1984, maison d’été familiale. J’ai 8 ans, mon cousin 16 ans prétexte un jeu pour m’entraîner dans cette chambre maudite qui a vu la mise à mort de mon innocence.

Peur, incompréhension, silence et on continue notre journée, on rigole…puis ce « souvenir » se cimente dans un coin de ce qui reste de mon cerveau brisé.

Crise en pleine nuit, rejet de contact avec les autres et du changement physique… Je veux être transparente, je me cache, fantomatique.

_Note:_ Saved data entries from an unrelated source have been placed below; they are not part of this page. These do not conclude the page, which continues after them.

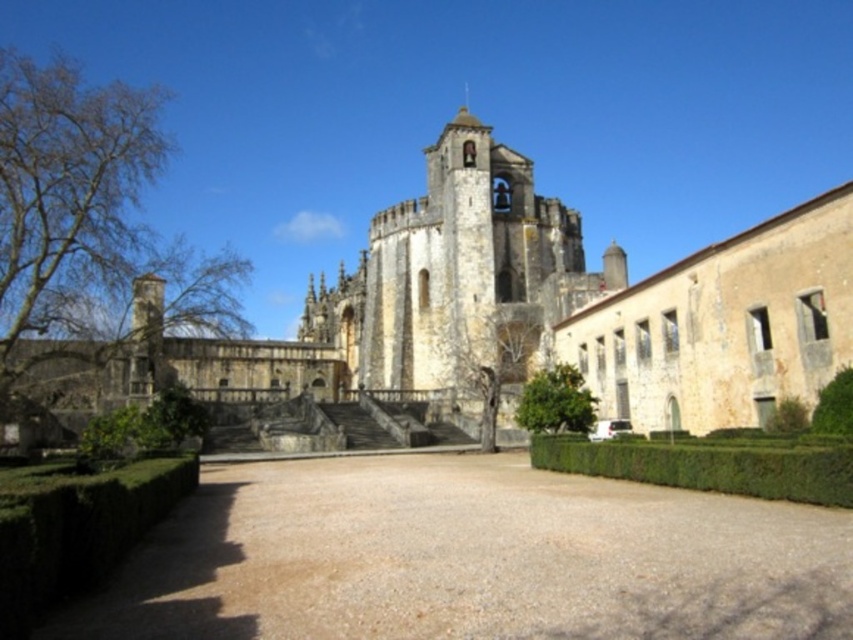
Which of these two, brown gravel driveway at center or green leafy tree at center, stands taller?

green leafy tree at center

Is point (218, 467) in front of point (567, 385)?

That is True.

Which is behind, point (306, 576) or point (579, 374)?

Positioned behind is point (579, 374).

Where is `brown gravel driveway at center`? The image size is (853, 640). brown gravel driveway at center is located at coordinates (469, 557).

Which of these two, stone church at center or green leafy hedge at lower left, stands shorter?

green leafy hedge at lower left

Is stone church at center thinner than green leafy hedge at lower left?

Incorrect, stone church at center's width is not less than green leafy hedge at lower left's.

Is point (514, 177) positioned in front of point (53, 582)?

No.

At what (x,y) coordinates should I click in order to perform the action: click on stone church at center. Please return your answer as a coordinate pair (x, y). The width and height of the screenshot is (853, 640). Looking at the image, I should click on (518, 310).

Is bare branches at left shorter than light beige stone church at center?

Incorrect, bare branches at left's height does not fall short of light beige stone church at center's.

Is point (32, 122) closer to viewer compared to point (439, 378)?

Yes, it is.

Locate an element on the screen. Image resolution: width=853 pixels, height=640 pixels. bare branches at left is located at coordinates (86, 228).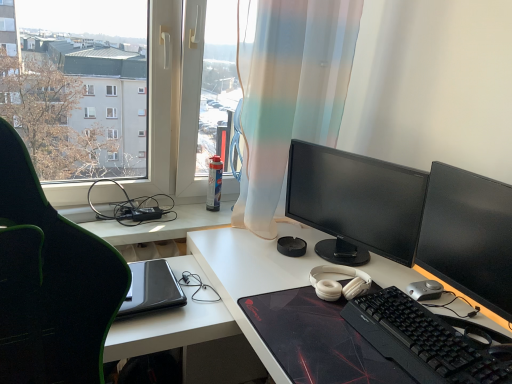
Where is `free spot to the left of silver metallic mouse at lower right`? The image size is (512, 384). free spot to the left of silver metallic mouse at lower right is located at coordinates (374, 277).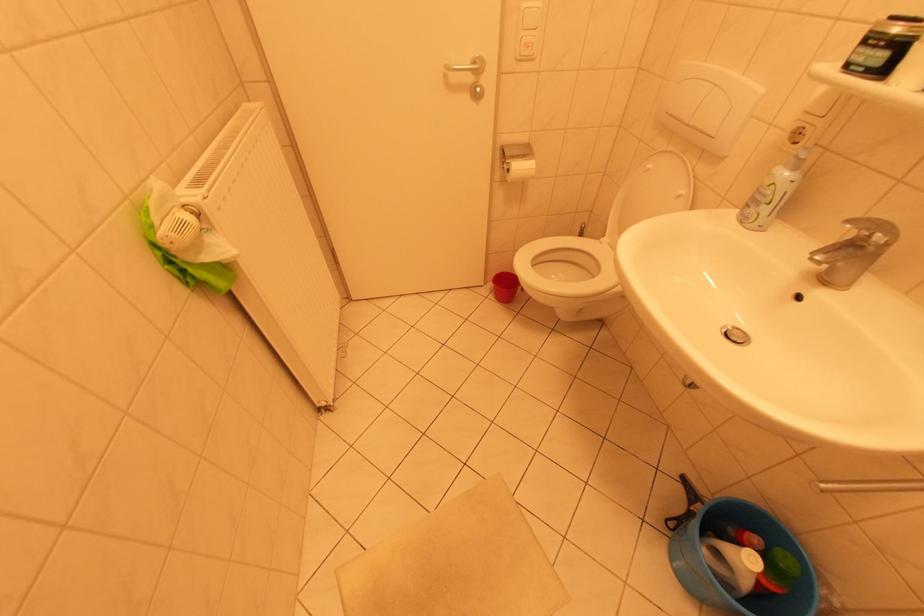
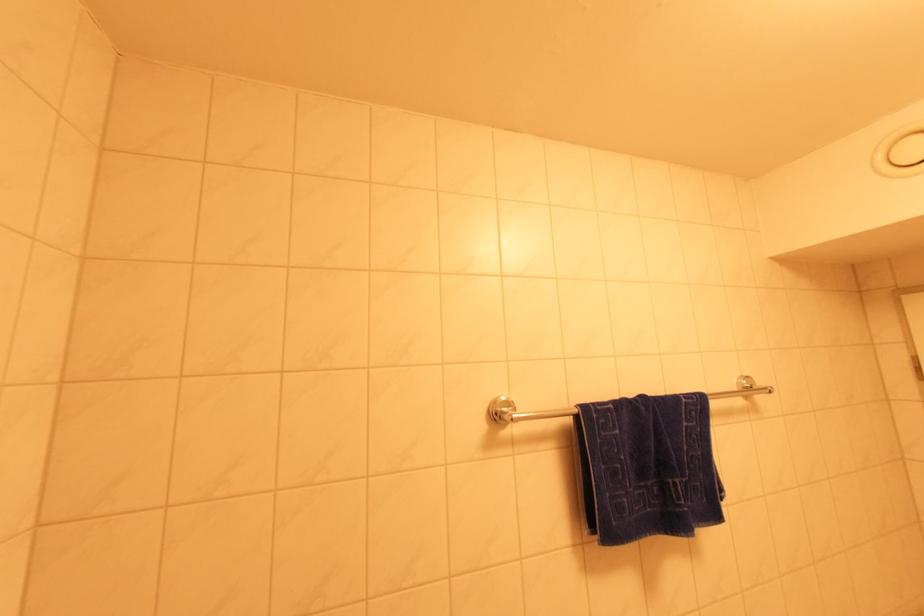
Question: The camera is either moving clockwise (left) or counter-clockwise (right) around the object. The first image is from the beginning of the video and the second image is from the end. Is the camera moving left or right when shooting the video?

Choices:
 (A) Left
 (B) Right

Answer: (B)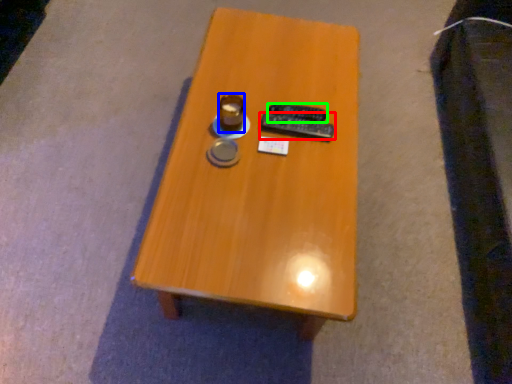
Question: Which object is positioned closest to remote control (highlighted by a red box)? Select from coffee cup (highlighted by a blue box) and remote control (highlighted by a green box).

Choices:
 (A) coffee cup
 (B) remote control

Answer: (B)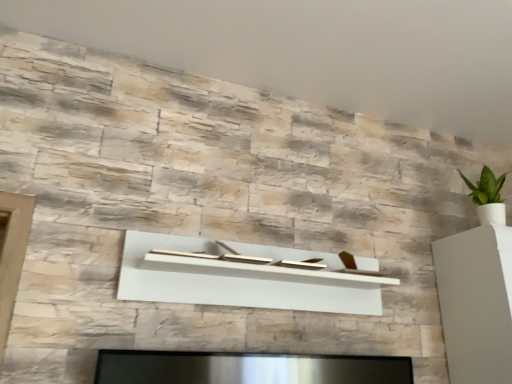
Question: Is white glossy vase at right outside of natural stone wall at upper center?

Choices:
 (A) no
 (B) yes

Answer: (B)

Question: From a real-world perspective, is white glossy vase at right below natural stone wall at upper center?

Choices:
 (A) yes
 (B) no

Answer: (A)

Question: Is white glossy vase at right smaller than natural stone wall at upper center?

Choices:
 (A) no
 (B) yes

Answer: (A)

Question: Is the depth of white glossy vase at right greater than that of natural stone wall at upper center?

Choices:
 (A) yes
 (B) no

Answer: (A)

Question: Considering the relative positions of white glossy vase at right and natural stone wall at upper center in the image provided, is white glossy vase at right to the right of natural stone wall at upper center from the viewer's perspective?

Choices:
 (A) yes
 (B) no

Answer: (A)

Question: Is point (172, 248) closer or farther from the camera than point (440, 316)?

Choices:
 (A) farther
 (B) closer

Answer: (B)

Question: From a real-world perspective, relative to white glossy vase at right, is white matte shelf at center vertically above or below?

Choices:
 (A) below
 (B) above

Answer: (B)

Question: Looking at their shapes, would you say white matte shelf at center is wider or thinner than white glossy vase at right?

Choices:
 (A) thin
 (B) wide

Answer: (A)

Question: Relative to white glossy vase at right, is white matte shelf at center in front or behind?

Choices:
 (A) behind
 (B) front

Answer: (B)

Question: From the image's perspective, is white matte shelf at center located above or below natural stone wall at upper center?

Choices:
 (A) below
 (B) above

Answer: (A)

Question: From a real-world perspective, is white matte shelf at center physically located above or below natural stone wall at upper center?

Choices:
 (A) below
 (B) above

Answer: (A)

Question: Visually, is white matte shelf at center positioned to the left or to the right of natural stone wall at upper center?

Choices:
 (A) right
 (B) left

Answer: (B)

Question: From their relative heights in the image, would you say white matte shelf at center is taller or shorter than natural stone wall at upper center?

Choices:
 (A) tall
 (B) short

Answer: (A)

Question: Looking at the image, does natural stone wall at upper center seem bigger or smaller compared to white matte shelf at center?

Choices:
 (A) big
 (B) small

Answer: (A)

Question: Is point (178, 8) positioned closer to the camera than point (151, 248)?

Choices:
 (A) closer
 (B) farther

Answer: (B)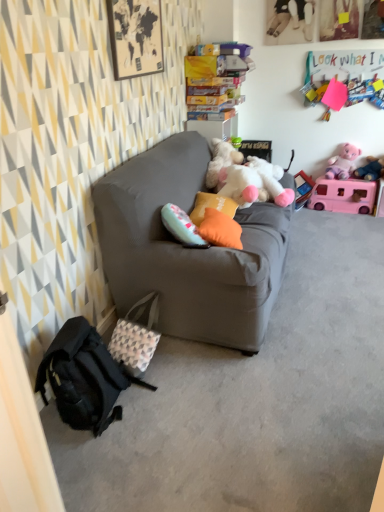
This screenshot has height=512, width=384. What are the coordinates of `pink plush toy at upper right, positioned as the 2th toy in top-to-bottom order` in the screenshot? It's located at (343, 162).

What do you see at coordinates (370, 169) in the screenshot?
I see `pink plush toy at upper right, the third toy in the bottom-to-top sequence` at bounding box center [370, 169].

Where is `patterned fabric bag at lower left`? patterned fabric bag at lower left is located at coordinates (136, 336).

Where is `black fabric backpack at lower left`? The width and height of the screenshot is (384, 512). black fabric backpack at lower left is located at coordinates (84, 377).

Measure the distance between pink plastic toy at upper right, the 2th toy ordered from the bottom, and camera.

pink plastic toy at upper right, the 2th toy ordered from the bottom, and camera are 12.40 feet apart.

Find the location of a particular element. The image size is (384, 512). pink plastic toy at upper right, the 2th toy ordered from the bottom is located at coordinates (343, 196).

I want to click on pink felt sign at upper right, the first toy in the top-to-bottom sequence, so click(x=343, y=73).

Would you say orange fabric pillow at center, the second pillow positioned from the back, is to the left or to the right of orange fabric pillow at center, arranged as the first pillow when viewed from the back, in the picture?

From the image, it's evident that orange fabric pillow at center, the second pillow positioned from the back, is to the right of orange fabric pillow at center, arranged as the first pillow when viewed from the back.

Is point (240, 248) closer or farther from the camera than point (219, 205)?

Point (240, 248) is positioned closer to the camera compared to point (219, 205).

From a real-world perspective, is orange fabric pillow at center, the second pillow positioned from the back, on top of orange fabric pillow at center, arranged as the first pillow when viewed from the back?

Yes, from a real-world perspective, orange fabric pillow at center, the second pillow positioned from the back, is above orange fabric pillow at center, arranged as the first pillow when viewed from the back.

Considering the sizes of objects orange fabric pillow at center, the second pillow positioned from the back, and orange fabric pillow at center, arranged as the first pillow when viewed from the back, in the image provided, who is taller, orange fabric pillow at center, the second pillow positioned from the back, or orange fabric pillow at center, arranged as the first pillow when viewed from the back,?

orange fabric pillow at center, the second pillow positioned from the back, is taller.

Which is behind, point (361, 53) or point (83, 409)?

The point (361, 53) is behind.

From a real-world perspective, which is physically below, pink felt sign at upper right, marked as the 5th toy in a bottom-to-top arrangement, or black fabric backpack at lower left?

black fabric backpack at lower left is physically lower.

Which is in front, pink felt sign at upper right, the first toy in the top-to-bottom sequence, or black fabric backpack at lower left?

black fabric backpack at lower left is closer to the camera.

Is there a large distance between pink felt sign at upper right, marked as the 5th toy in a bottom-to-top arrangement, and black fabric backpack at lower left?

Yes, pink felt sign at upper right, marked as the 5th toy in a bottom-to-top arrangement, and black fabric backpack at lower left are quite far apart.

Based on the photo, how many degrees apart are the facing directions of orange fabric pillow at center, arranged as the 1th pillow when viewed from the front, and patterned fabric bag at lower left?

They differ by 7.8 degrees in their facing directions.

Between orange fabric pillow at center, the second pillow positioned from the back, and patterned fabric bag at lower left, which one has less height?

orange fabric pillow at center, the second pillow positioned from the back.

Can patterned fabric bag at lower left be found inside orange fabric pillow at center, arranged as the 1th pillow when viewed from the front?

No, patterned fabric bag at lower left is located outside of orange fabric pillow at center, arranged as the 1th pillow when viewed from the front.

Can you confirm if orange fabric pillow at center, arranged as the 1th pillow when viewed from the front, is thinner than patterned fabric bag at lower left?

Indeed, orange fabric pillow at center, arranged as the 1th pillow when viewed from the front, has a lesser width compared to patterned fabric bag at lower left.

From a real-world perspective, is pink plush toy at upper right, marked as the third toy in a top-to-bottom arrangement, positioned over pink plastic toy at upper right, the fourth toy viewed from the top, based on gravity?

Correct, in the physical world, pink plush toy at upper right, marked as the third toy in a top-to-bottom arrangement, is higher than pink plastic toy at upper right, the fourth toy viewed from the top.

Does pink plush toy at upper right, the third toy in the bottom-to-top sequence, have a smaller size compared to pink plastic toy at upper right, the fourth toy viewed from the top?

Yes, pink plush toy at upper right, the third toy in the bottom-to-top sequence, is smaller than pink plastic toy at upper right, the fourth toy viewed from the top.

Is pink plush toy at upper right, the third toy in the bottom-to-top sequence, in front of pink plastic toy at upper right, the fourth toy viewed from the top?

Yes, the depth of pink plush toy at upper right, the third toy in the bottom-to-top sequence, is less than that of pink plastic toy at upper right, the fourth toy viewed from the top.

Could you measure the distance between pink plush toy at upper right, the third toy in the bottom-to-top sequence, and pink plastic toy at upper right, the 2th toy ordered from the bottom?

A distance of 8.21 inches exists between pink plush toy at upper right, the third toy in the bottom-to-top sequence, and pink plastic toy at upper right, the 2th toy ordered from the bottom.

From a real-world perspective, is patterned fabric bag at lower left located beneath matte gray couch at center?

Yes, from a real-world perspective, patterned fabric bag at lower left is beneath matte gray couch at center.

Is point (149, 308) closer or farther from the camera than point (153, 221)?

Point (149, 308) is positioned farther from the camera compared to point (153, 221).

Is matte gray couch at center surrounded by patterned fabric bag at lower left?

That's incorrect, matte gray couch at center is not inside patterned fabric bag at lower left.

Is patterned fabric bag at lower left aimed at matte gray couch at center?

No, patterned fabric bag at lower left is not facing towards matte gray couch at center.

Can you tell me how much patterned fabric bag at lower left and black fabric backpack at lower left differ in facing direction?

There is a 0.000196-degree angle between the facing directions of patterned fabric bag at lower left and black fabric backpack at lower left.

In the image, is patterned fabric bag at lower left positioned in front of or behind black fabric backpack at lower left?

patterned fabric bag at lower left is positioned farther from the viewer than black fabric backpack at lower left.

Is patterned fabric bag at lower left to the left or to the right of black fabric backpack at lower left in the image?

In the image, patterned fabric bag at lower left appears on the right side of black fabric backpack at lower left.

The width and height of the screenshot is (384, 512). There is a patterned fabric bag at lower left. Find the location of `backpack above it (from a real-world perspective)`. backpack above it (from a real-world perspective) is located at coordinates (84, 377).

From a real-world perspective, relative to patterned fabric bag at lower left, is orange fabric pillow at center, acting as the 2th pillow starting from the front, vertically above or below?

Clearly, from a real-world perspective, orange fabric pillow at center, acting as the 2th pillow starting from the front, is above patterned fabric bag at lower left.

Is orange fabric pillow at center, arranged as the first pillow when viewed from the back, in contact with patterned fabric bag at lower left?

No, orange fabric pillow at center, arranged as the first pillow when viewed from the back, is not touching patterned fabric bag at lower left.

Choose the correct answer: Is orange fabric pillow at center, acting as the 2th pillow starting from the front, inside patterned fabric bag at lower left or outside it?

The correct answer is: outside.

Considering the sizes of objects orange fabric pillow at center, acting as the 2th pillow starting from the front, and patterned fabric bag at lower left in the image provided, who is bigger, orange fabric pillow at center, acting as the 2th pillow starting from the front, or patterned fabric bag at lower left?

patterned fabric bag at lower left is bigger.

Locate an element on the screen. Image resolution: width=384 pixels, height=512 pixels. pillow that is below the orange fabric pillow at center, acting as the 2th pillow starting from the front (from the image's perspective) is located at coordinates (220, 229).

Locate an element on the screen. Image resolution: width=384 pixels, height=512 pixels. the 2nd toy behind the black fabric backpack at lower left, starting your count from the anchor is located at coordinates (343, 73).

Which object lies further to the anchor point white plush toy at center, marked as the 5th toy in a top-to-bottom arrangement, pink plastic toy at upper right, the 2th toy ordered from the bottom, or pink plush toy at upper right, positioned as the 2th toy in top-to-bottom order?

pink plush toy at upper right, positioned as the 2th toy in top-to-bottom order, is further to white plush toy at center, marked as the 5th toy in a top-to-bottom arrangement.

Looking at the image, which one is located further to matte gray couch at center, pink plastic toy at upper right, the fourth toy viewed from the top, or pink plush toy at upper right, which is counted as the 4th toy, starting from the bottom?

pink plush toy at upper right, which is counted as the 4th toy, starting from the bottom, lies further to matte gray couch at center than the other object.

Considering their positions, is pink plastic toy at upper right, the fourth toy viewed from the top, positioned further to matte gray couch at center than pink plush toy at upper right, the third toy in the bottom-to-top sequence?

Based on the image, pink plush toy at upper right, the third toy in the bottom-to-top sequence, appears to be further to matte gray couch at center.

When comparing their distances from matte gray couch at center, does pink plush toy at upper right, the third toy in the bottom-to-top sequence, or pink plastic toy at upper right, the fourth toy viewed from the top, seem closer?

Among the two, pink plastic toy at upper right, the fourth toy viewed from the top, is located nearer to matte gray couch at center.

Consider the image. Based on their spatial positions, is orange fabric pillow at center, the second pillow positioned from the back, or white plush toy at center, marked as the 5th toy in a top-to-bottom arrangement, closer to pink felt sign at upper right, the first toy in the top-to-bottom sequence?

Among the two, white plush toy at center, marked as the 5th toy in a top-to-bottom arrangement, is located nearer to pink felt sign at upper right, the first toy in the top-to-bottom sequence.

Based on their spatial positions, is orange fabric pillow at center, acting as the 2th pillow starting from the front, or patterned fabric bag at lower left closer to black fabric backpack at lower left?

patterned fabric bag at lower left lies closer to black fabric backpack at lower left than the other object.

Which object lies further to the anchor point pink plush toy at upper right, which is counted as the 4th toy, starting from the bottom, pink felt sign at upper right, the first toy in the top-to-bottom sequence, or matte gray couch at center?

matte gray couch at center.

Considering their positions, is black fabric backpack at lower left positioned further to orange fabric pillow at center, acting as the 2th pillow starting from the front, than pink felt sign at upper right, marked as the 5th toy in a bottom-to-top arrangement?

Among the two, pink felt sign at upper right, marked as the 5th toy in a bottom-to-top arrangement, is located further to orange fabric pillow at center, acting as the 2th pillow starting from the front.

The width and height of the screenshot is (384, 512). What are the coordinates of `bag between white plush toy at center, which appears as the first toy when ordered from the bottom, and black fabric backpack at lower left in the up-down direction` in the screenshot? It's located at (136, 336).

The image size is (384, 512). I want to click on pillow between black fabric backpack at lower left and orange fabric pillow at center, arranged as the first pillow when viewed from the back, in the front-back direction, so click(220, 229).

Find the location of `bag positioned between black fabric backpack at lower left and orange fabric pillow at center, acting as the 2th pillow starting from the front, from near to far`. bag positioned between black fabric backpack at lower left and orange fabric pillow at center, acting as the 2th pillow starting from the front, from near to far is located at coordinates 136,336.

You are a GUI agent. You are given a task and a screenshot of the screen. Output one action in this format:
    pyautogui.click(x=<x>, y=<y>)
    Task: Click on the bag between pink felt sign at upper right, the first toy in the top-to-bottom sequence, and black fabric backpack at lower left, in the vertical direction
    
    Given the screenshot: What is the action you would take?
    pyautogui.click(x=136, y=336)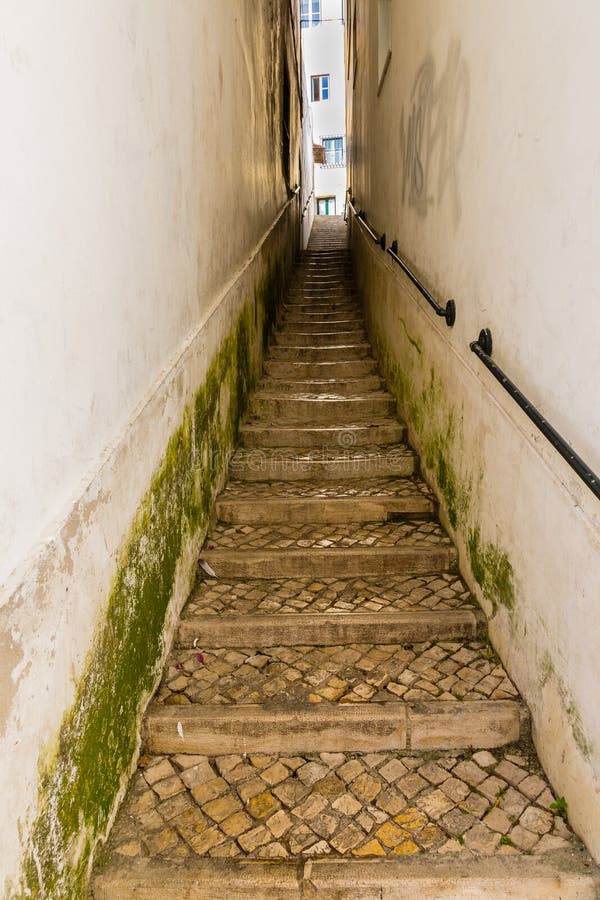
The height and width of the screenshot is (900, 600). Identify the location of hand rails. (518, 400), (437, 308), (370, 228), (351, 200), (348, 190), (303, 208), (309, 194).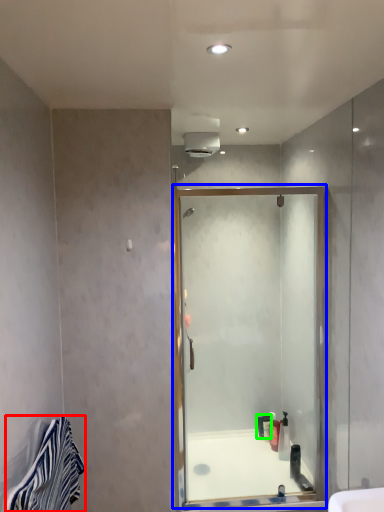
Question: Considering the real-world distances, which object is farthest from material (highlighted by a red box)? screen door (highlighted by a blue box) or toiletry (highlighted by a green box)?

Choices:
 (A) screen door
 (B) toiletry

Answer: (B)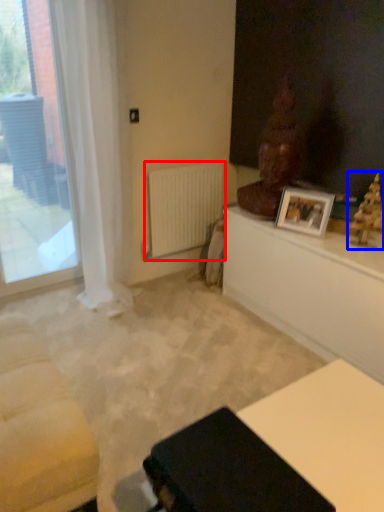
Question: Among these objects, which one is farthest to the camera, radiator (highlighted by a red box) or sculpture (highlighted by a blue box)?

Choices:
 (A) radiator
 (B) sculpture

Answer: (A)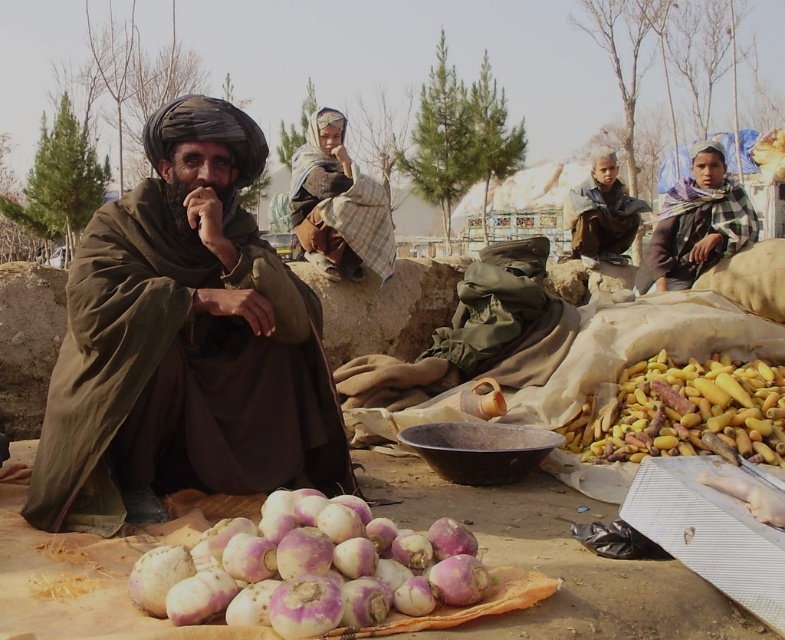
Is point (165, 595) positioned in front of point (696, 182)?

Yes, it is.

Measure the distance between purple-white turnip at lower center and camera.

purple-white turnip at lower center and camera are 1.83 meters apart.

Image resolution: width=785 pixels, height=640 pixels. Identify the location of purple-white turnip at lower center. (305, 557).

How distant is yellow matte root vegetables at lower right from plaid scarf at right?

yellow matte root vegetables at lower right and plaid scarf at right are 6.30 feet apart.

Between point (628, 416) and point (707, 204), which one is positioned behind?

The point (707, 204) is more distant.

Between point (623, 396) and point (672, 218), which one is positioned in front?

Point (623, 396) is more forward.

Where is `yellow matte root vegetables at lower right`? The height and width of the screenshot is (640, 785). yellow matte root vegetables at lower right is located at coordinates (683, 412).

Which is below, brown woolen robe at center or purple-white turnip at lower center?

purple-white turnip at lower center is lower down.

Is brown woolen robe at center thinner than purple-white turnip at lower center?

Incorrect, brown woolen robe at center's width is not less than purple-white turnip at lower center's.

Between point (139, 355) and point (272, 560), which one is positioned behind?

Point (139, 355)

The height and width of the screenshot is (640, 785). Identify the location of brown woolen robe at center. (184, 342).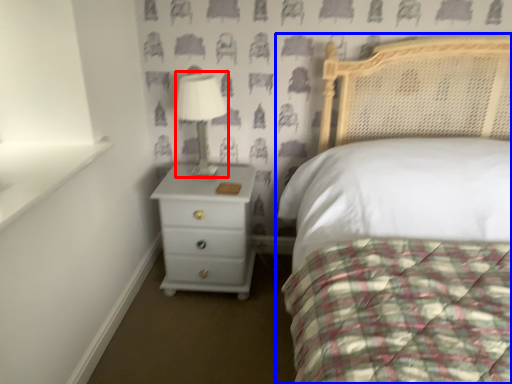
Question: Which of the following is the farthest to the observer, table lamp (highlighted by a red box) or bed (highlighted by a blue box)?

Choices:
 (A) table lamp
 (B) bed

Answer: (A)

Retour de conscience à 16 ans, cela arrive aux oreilles de mes parents…aucune réaction. Pourtant ma mère savait que son frère a violé les aînés de mon agresseur, elle nous a tout de même amené chez les uns et autres… Début du déni 1974.

Et c’est la double peine, le non soutien, les mots qui transpercent « ha, QUE des attouchements »…

Puis je me retrouve au pied d’un tas de débris de verre : ma vie brisée.
Mais j’escalade, me tranche, je tombe dans des crevasses, tant pis j’y reste…non, je monte et je vois de la lumière : mon enfance, j’ai 8 ans…et bien je reste ici, avec cet âge gravé.

Insomnies, haine sans fin, et je dépose plainte en 2003 : groupe de parole, je suis celle qui veux s’en sortir : le déni connaît pas!

J’aurai tellement voulu devenir ce que j’aurai dû être…

J’ai de la force, de la poigne, au moins plus personne ne me fera de mal.

J’atteste sur l’honneur la véracité des faits évoqués.